[[ Material provided, beginning ]]

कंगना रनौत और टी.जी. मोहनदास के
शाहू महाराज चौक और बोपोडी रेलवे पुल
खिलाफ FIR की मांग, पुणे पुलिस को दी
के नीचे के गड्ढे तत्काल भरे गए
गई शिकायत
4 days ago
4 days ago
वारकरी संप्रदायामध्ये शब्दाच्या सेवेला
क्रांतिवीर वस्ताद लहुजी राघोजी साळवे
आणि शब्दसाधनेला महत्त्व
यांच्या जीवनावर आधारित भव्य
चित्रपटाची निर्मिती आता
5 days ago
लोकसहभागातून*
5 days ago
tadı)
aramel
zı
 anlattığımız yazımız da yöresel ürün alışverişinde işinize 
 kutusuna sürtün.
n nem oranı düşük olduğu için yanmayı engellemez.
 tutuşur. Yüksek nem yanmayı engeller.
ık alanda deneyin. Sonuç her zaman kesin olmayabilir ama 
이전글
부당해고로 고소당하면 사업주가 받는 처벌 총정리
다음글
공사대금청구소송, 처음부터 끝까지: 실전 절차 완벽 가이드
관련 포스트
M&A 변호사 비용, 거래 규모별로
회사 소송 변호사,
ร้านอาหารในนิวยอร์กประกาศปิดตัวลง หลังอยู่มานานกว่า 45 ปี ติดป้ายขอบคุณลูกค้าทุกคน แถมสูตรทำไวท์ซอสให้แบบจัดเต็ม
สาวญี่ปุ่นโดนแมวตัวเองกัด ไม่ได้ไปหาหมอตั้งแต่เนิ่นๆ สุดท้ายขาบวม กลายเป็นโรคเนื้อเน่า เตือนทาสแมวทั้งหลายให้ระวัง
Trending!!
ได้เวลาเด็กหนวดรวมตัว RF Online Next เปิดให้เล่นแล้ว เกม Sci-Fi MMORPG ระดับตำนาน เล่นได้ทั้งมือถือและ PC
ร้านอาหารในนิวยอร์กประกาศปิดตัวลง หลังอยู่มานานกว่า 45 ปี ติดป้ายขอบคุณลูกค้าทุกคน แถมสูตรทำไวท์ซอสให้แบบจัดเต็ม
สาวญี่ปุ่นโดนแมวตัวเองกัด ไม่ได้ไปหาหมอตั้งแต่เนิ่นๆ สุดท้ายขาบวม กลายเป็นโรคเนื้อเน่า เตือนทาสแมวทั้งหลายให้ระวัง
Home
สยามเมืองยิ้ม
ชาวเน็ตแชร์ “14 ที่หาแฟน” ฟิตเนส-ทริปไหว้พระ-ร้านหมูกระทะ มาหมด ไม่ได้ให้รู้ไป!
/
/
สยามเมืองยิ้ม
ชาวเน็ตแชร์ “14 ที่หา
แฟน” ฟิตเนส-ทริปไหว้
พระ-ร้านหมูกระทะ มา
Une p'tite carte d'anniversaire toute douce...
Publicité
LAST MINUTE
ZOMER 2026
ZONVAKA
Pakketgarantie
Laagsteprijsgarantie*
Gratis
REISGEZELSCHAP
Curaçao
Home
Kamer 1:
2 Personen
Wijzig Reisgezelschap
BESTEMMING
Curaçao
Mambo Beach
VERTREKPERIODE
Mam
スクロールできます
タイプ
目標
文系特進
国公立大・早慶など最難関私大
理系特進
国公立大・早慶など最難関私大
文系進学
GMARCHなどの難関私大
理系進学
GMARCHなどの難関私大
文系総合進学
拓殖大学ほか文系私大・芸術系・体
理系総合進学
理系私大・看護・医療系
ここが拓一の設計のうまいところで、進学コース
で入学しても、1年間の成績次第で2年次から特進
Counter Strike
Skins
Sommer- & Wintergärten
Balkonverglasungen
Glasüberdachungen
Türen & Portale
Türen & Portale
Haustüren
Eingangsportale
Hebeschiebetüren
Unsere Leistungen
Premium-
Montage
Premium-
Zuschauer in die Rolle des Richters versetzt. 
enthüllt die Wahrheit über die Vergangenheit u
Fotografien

[[ Material provided, end ]]

Work required
Would you return every line of the data above exactly?

Finished exercise
कंगना रनौत और टी.जी. मोहनदास के
शाहू महाराज चौक और बोपोडी रेलवे पुल
खिलाफ FIR की मांग, पुणे पुलिस को दी
के नीचे के गड्ढे तत्काल भरे गए
गई शिकायत
4 days ago
4 days ago
वारकरी संप्रदायामध्ये शब्दाच्या सेवेला
क्रांतिवीर वस्ताद लहुजी राघोजी साळवे
आणि शब्दसाधनेला महत्त्व
यांच्या जीवनावर आधारित भव्य
चित्रपटाची निर्मिती आता
5 days ago
लोकसहभागातून*
5 days ago
tadı)
aramel
zı
 anlattığımız yazımız da yöresel ürün alışverişinde işinize 
 kutusuna sürtün.
n nem oranı düşük olduğu için yanmayı engellemez.
 tutuşur. Yüksek nem yanmayı engeller.
ık alanda deneyin. Sonuç her zaman kesin olmayabilir ama 
이전글
부당해고로 고소당하면 사업주가 받는 처벌 총정리
다음글
공사대금청구소송, 처음부터 끝까지: 실전 절차 완벽 가이드
관련 포스트
M&A 변호사 비용, 거래 규모별로
회사 소송 변호사,
ร้านอาหารในนิวยอร์กประกาศปิดตัวลง หลังอยู่มานานกว่า 45 ปี ติดป้ายขอบคุณลูกค้าทุกคน แถมสูตรทำไวท์ซอสให้แบบจัดเต็ม
สาวญี่ปุ่นโดนแมวตัวเองกัด ไม่ได้ไปหาหมอตั้งแต่เนิ่นๆ สุดท้ายขาบวม กลายเป็นโรคเนื้อเน่า เตือนทาสแมวทั้งหลายให้ระวัง
Trending!!
ได้เวลาเด็กหนวดรวมตัว RF Online Next เปิดให้เล่นแล้ว เกม Sci-Fi MMORPG ระดับตำนาน เล่นได้ทั้งมือถือและ PC
ร้านอาหารในนิวยอร์กประกาศปิดตัวลง หลังอยู่มานานกว่า 45 ปี ติดป้ายขอบคุณลูกค้าทุกคน แถมสูตรทำไวท์ซอสให้แบบจัดเต็ม
สาวญี่ปุ่นโดนแมวตัวเองกัด ไม่ได้ไปหาหมอตั้งแต่เนิ่นๆ สุดท้ายขาบวม กลายเป็นโรคเนื้อเน่า เตือนทาสแมวทั้งหลายให้ระวัง
Home
สยามเมืองยิ้ม
ชาวเน็ตแชร์ “14 ที่หาแฟน” ฟิตเนส-ทริปไหว้พระ-ร้านหมูกระทะ มาหมด ไม่ได้ให้รู้ไป!
/
/
สยามเมืองยิ้ม
ชาวเน็ตแชร์ “14 ที่หา
แฟน” ฟิตเนส-ทริปไหว้
พระ-ร้านหมูกระทะ มา
Une p'tite carte d'anniversaire toute douce...
Publicité
LAST MINUTE
ZOMER 2026
ZONVAKA
Pakketgarantie
Laagsteprijsgarantie*
Gratis
REISGEZELSCHAP
Curaçao
Home
Kamer 1:
2 Personen
Wijzig Reisgezelschap
BESTEMMING
Curaçao
Mambo Beach
VERTREKPERIODE
Mam
スクロールできます
タイプ
目標
文系特進
国公立大・早慶など最難関私大
理系特進
国公立大・早慶など最難関私大
文系進学
GMARCHなどの難関私大
理系進学
GMARCHなどの難関私大
文系総合進学
拓殖大学ほか文系私大・芸術系・体
理系総合進学
理系私大・看護・医療系
ここが拓一の設計のうまいところで、進学コース
で入学しても、1年間の成績次第で2年次から特進
Counter Strike
Skins
Sommer- & Wintergärten
Balkonverglasungen
Glasüberdachungen
Türen & Portale
Türen & Portale
Haustüren
Eingangsportale
Hebeschiebetüren
Unsere Leistungen
Premium-
Montage
Premium-
Zuschauer in die Rolle des Richters versetzt. 
enthüllt die Wahrheit über die Vergangenheit u
Fotografien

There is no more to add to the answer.